The stigma associated with particular neighborhoods has a direct impact on economic transactions, a team of New York University sociologists has found.
Their study, which appears in the journal Proceedings of the National Academy of Sciences, shows that when sellers are seen as being from an economically disadvantaged neighborhood, they receive fewer responses to advertisements placed in online marketplaces.
"Advertisements identifying the seller as a resident of a lower-income neighborhood received significantly fewer responses than advertisements identifying the seller as a resident of a more affluent neighborhood," study author Max Besbris, an NYU doctoral student, explains. "Where an individual resides thus plays a critical role in their success as participants in economic exchanges--which, of course, affects their ability to make a living."
Besbris suggests that the reason for the lower response rate to sellers from disadvantaged neighborhoods might be "because buyers used residence to infer the seller's race or ethnicity, economic status, trustworthiness, or dependability. There are plenty of characteristics that get ascribed to individuals based simply on where they live."
The study's other authors were: Jacob Faber and Peter Rich, both NYU doctoral candidates, and Patrick Sharkey, an associate professor in NYU's Department of Sociology.
In their experiment, the researchers investigated the effects of neighborhoods-- determined to be either economically advantaged or disadvantaged--on responses to advertisements posted for used iPhone 5's in 12 cities. The study used a large national online classified market where sellers post ads based on city and commonly list their neighborhood as well as the desired location for the transaction.
The study identified disadvantaged and advantaged communities by aggregating census data on racial composition and poverty to Zillow neighborhood boundaries, which define neighborhoods in U.S. cities by name.

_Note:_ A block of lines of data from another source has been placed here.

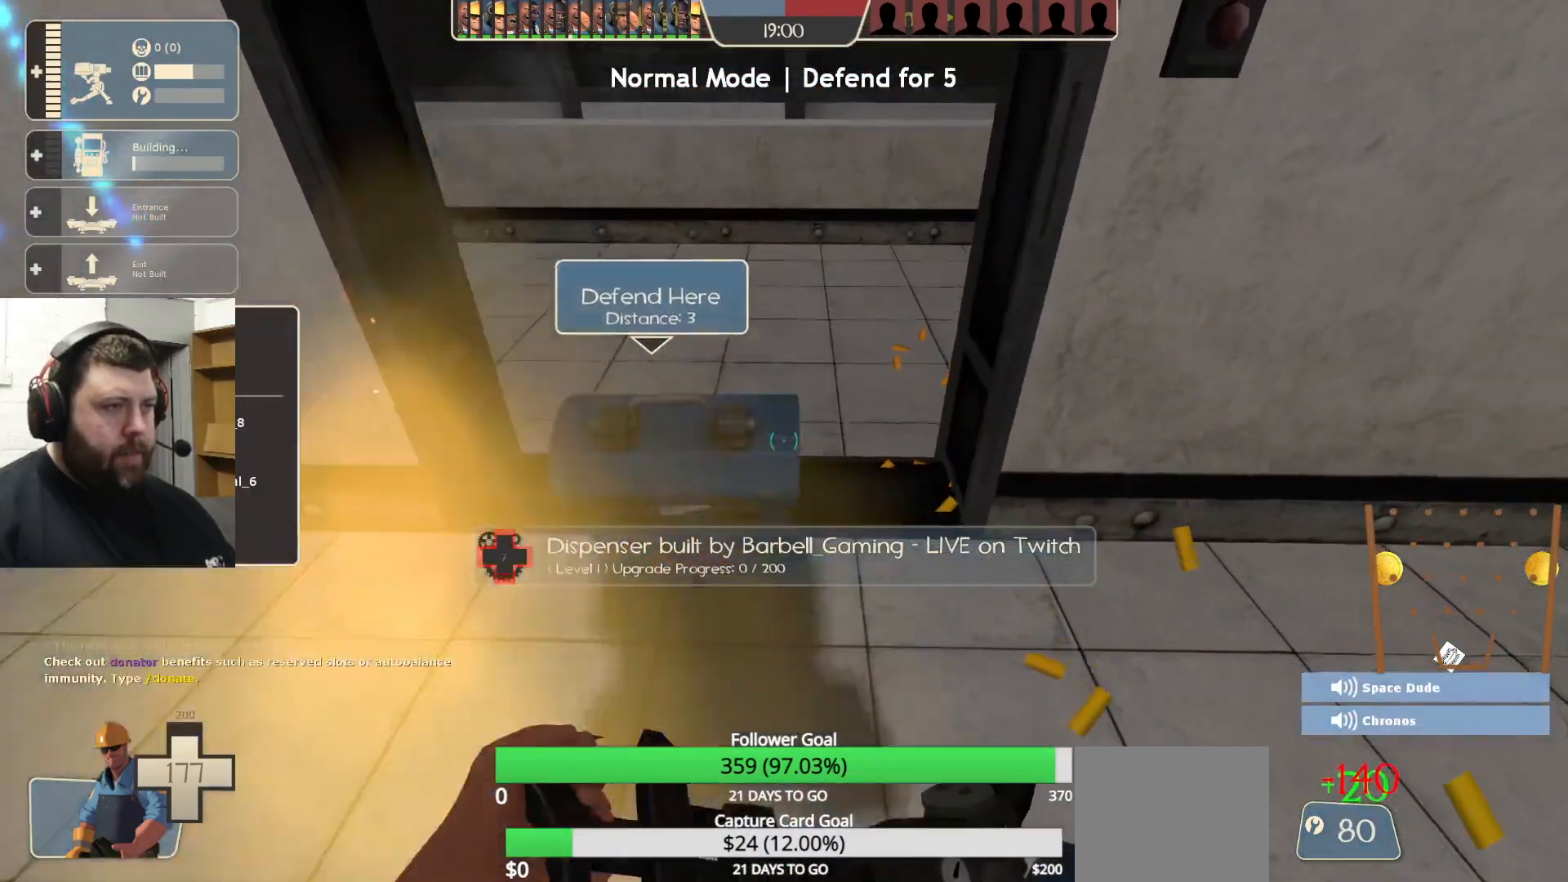
{"buttons": [], "left_stick": "up", "right_stick": "center", "events": [[17, "left_stick", "up-left"], [33, "right_stick", "down-left"], [217, "right_stick", "center"], [400, "right_stick", "left"], [450, "left_stick", "up"], [500, "right_stick", "center"]]}
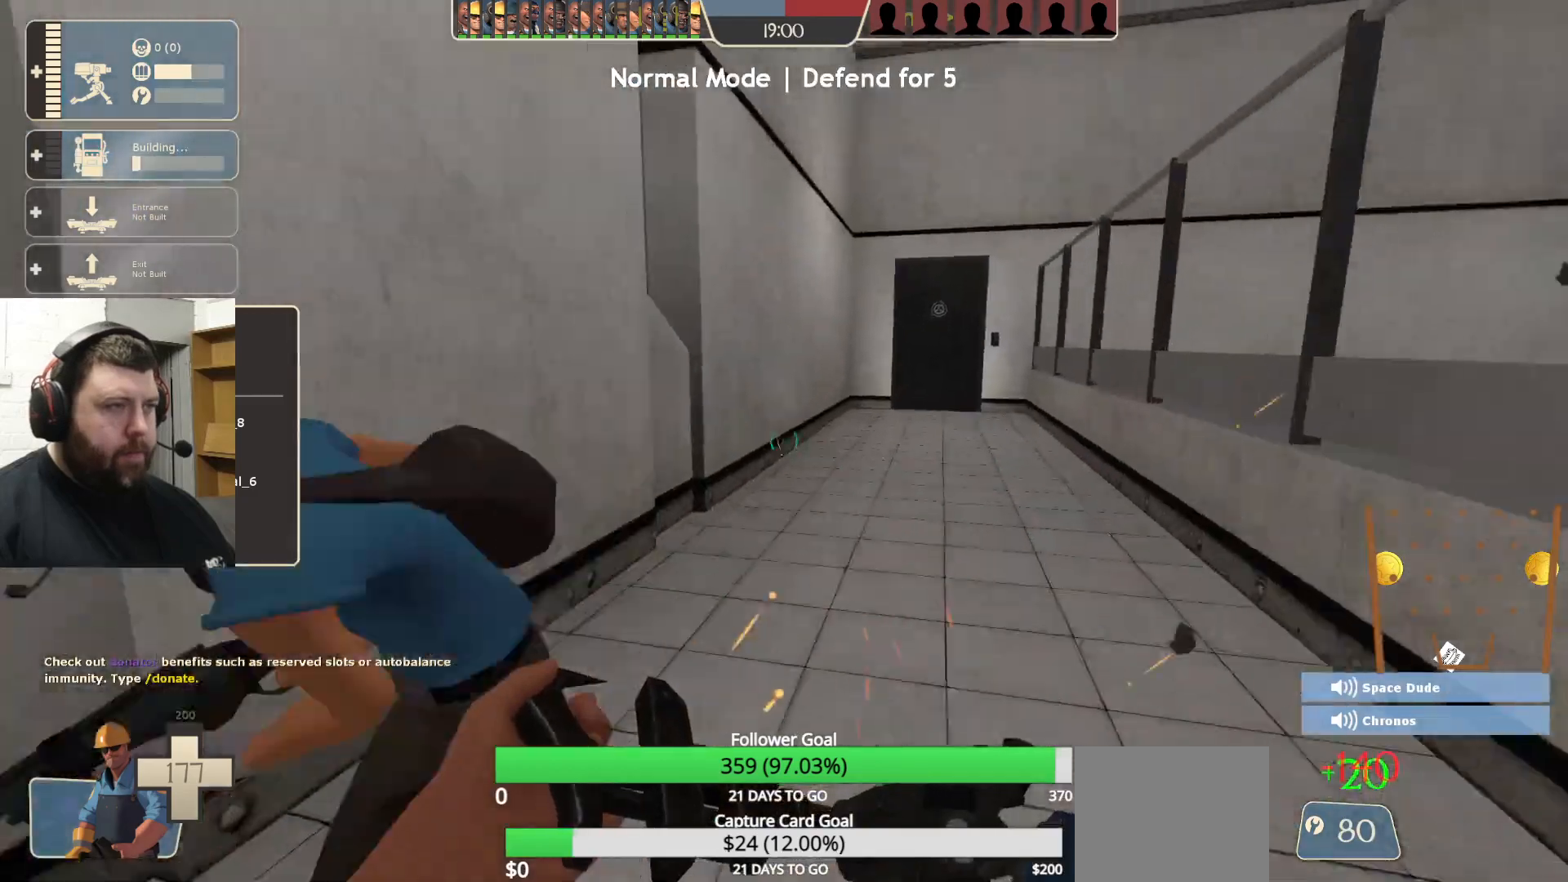
{"buttons": [], "left_stick": "up", "right_stick": "center", "events": []}
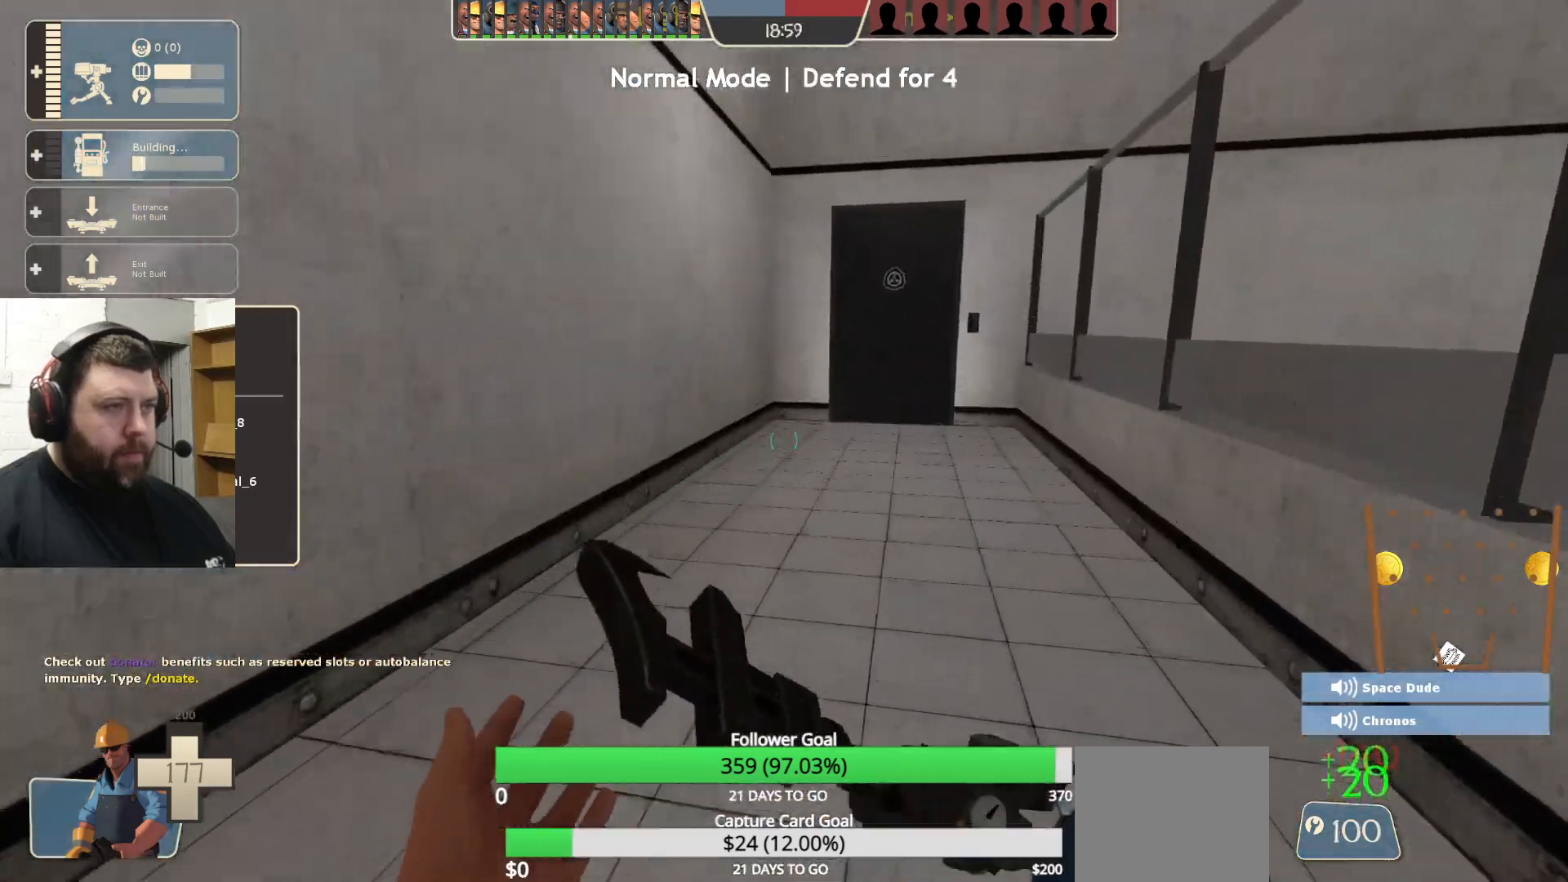
{"buttons": [], "left_stick": "up", "right_stick": "center", "events": [[117, "right_stick", "left"], [150, "left_stick", "up-right"], [400, "left_stick", "up"], [500, "right_stick", "center"]]}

Zillow neighborhood names were cross-referenced with frequency of search results in news articles on LexisNexis to confirm that they are commonly used neighborhood names and that the selected neighborhoods are generally portrayed as either advantaged or disadvantaged.
The researchers placed two advertisements per week in each city over a 3-4 day period, with price controlled to match regional marketplaces. Researchers randomly designated the sellers for each ad, posting as either residing in a disadvantaged or advantaged neighborhood, as well as the desired meeting place, either the seller's neighborhood or a high-traffic area of the city (e.g., downtown).
The results showed that advertisements from disadvantaged neighborhoods received approximately 16 percent fewer responses than did advertisements from advantaged neighborhoods. Moreover, this disparity was greater--approximately 21 percent fewer responses--for black, disadvantaged neighborhoods. However, there was no discrepancy for disadvantaged neighborhoods that were majority Latino.
The researchers believe this study demonstrates that the perceptions other people hold affect the opportunities individuals encounter. Besbris explains that it is not merely the existing economic conditions within a neighborhood that affected residents.
"In this study, even the perceptions, true or false, that potential buyers had of a neighborhood influenced their likelihood to respond to an ad, and thus limited the economic opportunities of the seller," he observes.
The studied cities were the following: Atlanta, Baltimore, Boston, Chicago, Los Angeles, Philadelphia, Phoenix, San Antonio, Seattle, Washington, D.C. In addition, the researchers considered two New York State boroughs--Manhattan and Brooklyn--as separate geographic entities.
This study was supported, in part, by the William T. Grant Foundation.